The beauty of AI-driven self-learning cybersecurity solutions is that they can be taught to discern contexts to reduce false positives.
When triaging cybersecurity incidents, context is incredibly important as the necessary process can help defenders identify the severity of the incident, says Stanley Hsu, Regional Vice President, SEA, Mimecast.
For example, you need to know if the thick smoke you smell is coming from burnt toast or if the electrical circuit board in the store room is on fire. “Context helps to provide broader insight into the event and improve the decisions made. And for cyber professionals it stops SOC analysts from wasting time on false positives and allows them to focus on the highest-priority incidents,” said Hsu.
CybersecAsia queried him to find out more.
CybersecAsia: Why is analyzing context (analyzing events, neutralizing vulnerabilities, and enabling an effective IT asset security) in cybersecurity incidents important?
Stanley Hsu (SH): When it comes to cybersecurity you can look at context through three different perspectives: Platform, People and Ecosystems—all of which should be analyzed together to gain valuable insight:
- People: How can their behavior- and communication- patterns be fed into the system to improve prevention of mistakes?
- Platforms: How can security platforms benefit from the additional context gained from people and other toolsets in an organization’s security environment?
- Ecosystems: How can context and data acquired from both People and Platforms be merged to provide a holistic ecosystem view when coupled with Machine Learning (ML)?
It is ML that connects all three entities to provide contextual insights, to achieve greater understanding of the security risks.
CybersecAsia: Despite rising awareness of the cyber threat landscape in APAC, why are cyberattacks still surging? What is being done insufficiently or wrongly in the regional context?
SH: Cyberattacks are still surging for many reasons, but one key trend is that hybrid working has continued trending due to the COVID-19 pandemic.
Both the public and private sectors have become more reliant than ever on email, collaboration tools and other forms of electronic communications. Criminals have quickly responded to this dependency by refining their tactics and stepping up their attacks.
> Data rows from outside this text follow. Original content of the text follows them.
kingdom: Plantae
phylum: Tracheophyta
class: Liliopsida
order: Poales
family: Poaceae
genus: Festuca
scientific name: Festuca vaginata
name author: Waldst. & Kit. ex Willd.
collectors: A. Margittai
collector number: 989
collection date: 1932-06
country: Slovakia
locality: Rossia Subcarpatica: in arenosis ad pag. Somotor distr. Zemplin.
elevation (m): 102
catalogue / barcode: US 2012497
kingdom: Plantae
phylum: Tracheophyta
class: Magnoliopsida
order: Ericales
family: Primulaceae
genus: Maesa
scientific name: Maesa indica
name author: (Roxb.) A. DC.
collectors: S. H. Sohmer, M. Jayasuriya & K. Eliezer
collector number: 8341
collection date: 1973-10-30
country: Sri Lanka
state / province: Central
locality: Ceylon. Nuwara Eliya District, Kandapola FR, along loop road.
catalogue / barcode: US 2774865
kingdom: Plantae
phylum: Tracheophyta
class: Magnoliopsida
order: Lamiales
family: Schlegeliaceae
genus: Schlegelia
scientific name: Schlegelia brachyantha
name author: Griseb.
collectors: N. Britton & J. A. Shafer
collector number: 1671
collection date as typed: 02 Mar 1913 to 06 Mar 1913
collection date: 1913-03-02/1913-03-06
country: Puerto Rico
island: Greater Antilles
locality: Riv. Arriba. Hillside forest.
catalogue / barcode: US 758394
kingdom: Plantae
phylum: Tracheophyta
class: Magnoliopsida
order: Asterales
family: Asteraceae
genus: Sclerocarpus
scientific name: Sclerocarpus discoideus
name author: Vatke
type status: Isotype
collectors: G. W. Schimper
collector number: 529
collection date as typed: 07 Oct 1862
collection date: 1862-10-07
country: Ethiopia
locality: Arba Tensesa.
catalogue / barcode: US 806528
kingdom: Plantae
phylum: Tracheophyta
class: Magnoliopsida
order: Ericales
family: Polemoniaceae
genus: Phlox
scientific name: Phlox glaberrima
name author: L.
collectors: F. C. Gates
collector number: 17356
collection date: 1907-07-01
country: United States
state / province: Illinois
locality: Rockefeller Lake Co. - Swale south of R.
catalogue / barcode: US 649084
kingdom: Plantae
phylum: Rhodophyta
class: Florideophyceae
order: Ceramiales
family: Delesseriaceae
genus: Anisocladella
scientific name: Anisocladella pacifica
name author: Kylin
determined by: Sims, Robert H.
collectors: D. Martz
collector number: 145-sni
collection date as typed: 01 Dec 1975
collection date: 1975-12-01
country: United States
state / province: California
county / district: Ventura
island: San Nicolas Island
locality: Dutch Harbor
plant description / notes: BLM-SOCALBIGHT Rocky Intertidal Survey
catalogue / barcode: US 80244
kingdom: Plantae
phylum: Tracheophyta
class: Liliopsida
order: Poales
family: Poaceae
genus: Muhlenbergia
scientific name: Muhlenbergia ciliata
In our studies, email usage has risen in more than nine-in-10 Singapore firms, and about 84% of them, the number of email-based threats has increased. Our data also shows that just 15% of IT budgets are being spent on putting a cyber resilience strategy in place, and respondents had indicated that there is only a small difference between the budget they need and the budget they have. Yet, they overwhelmingly blame budgetary limitations for undermining their preparedness.
The rise in cyberattacks could also potentially be attributed to user risk; a new era of cyber threats; increasing attack sophistication; more highly-organized criminal gangs, and the increasing rewards of cybercrime. Examples of this include increased media coverage on successful attacks, leading to greater recognition for the criminal parties involved, and democratized access to sizeable Ransomware-as-a-Service (RaaS) tools, to generate even more threats and rewards.
Furthermore, ass the sophistication of cyberattacks increases, and the massive push to undergo digital transformation presses on, the cybersecurity skills gap and attack surfaces will continue to grow: organizations do not always have enough time to investigate or remediate cyber breaches.
Finally, many firms have not implemented enough controls, because they lack a comprehensive cyber defence and cyber resilience plan, because of conflicting priorities for the IT team and business as a whole, lean IT, and because of the perceived lack of budgetary resources.
CybersecAsia: As emails are a dominant source of cyber threats, what latest email contextual filtering techniques are being used to thwart social engineering and other ploys to steal login credentials?
SH: As emails remain the number one business communication tool and users have inherent trust in it as a platform, threat actors are constantly evolving their techniques, tactics and procedures (TTPs) to combat technology advancements.
With many organizations not deploying and utilizing tools to detect and prevent the latest TTPs, there is also a significant rise in online brand impersonations and business email compromise attempts.
Today, the use of constantly improving AI and ML technologies to filter emails based on contextual intelligence is increasing, which can in turn help organizations to layer-on better threat detection tools and other automation measures to preempt human error when confronted with advanced email attacks.
However, it should also be acknowledged that ransomware syndicates are being run as highly-organized enterprises, and as long as organizations continue to fall prey to attacks and pay the ransoms, threat actors will continue to launch these attacks because there is a significant return on investment.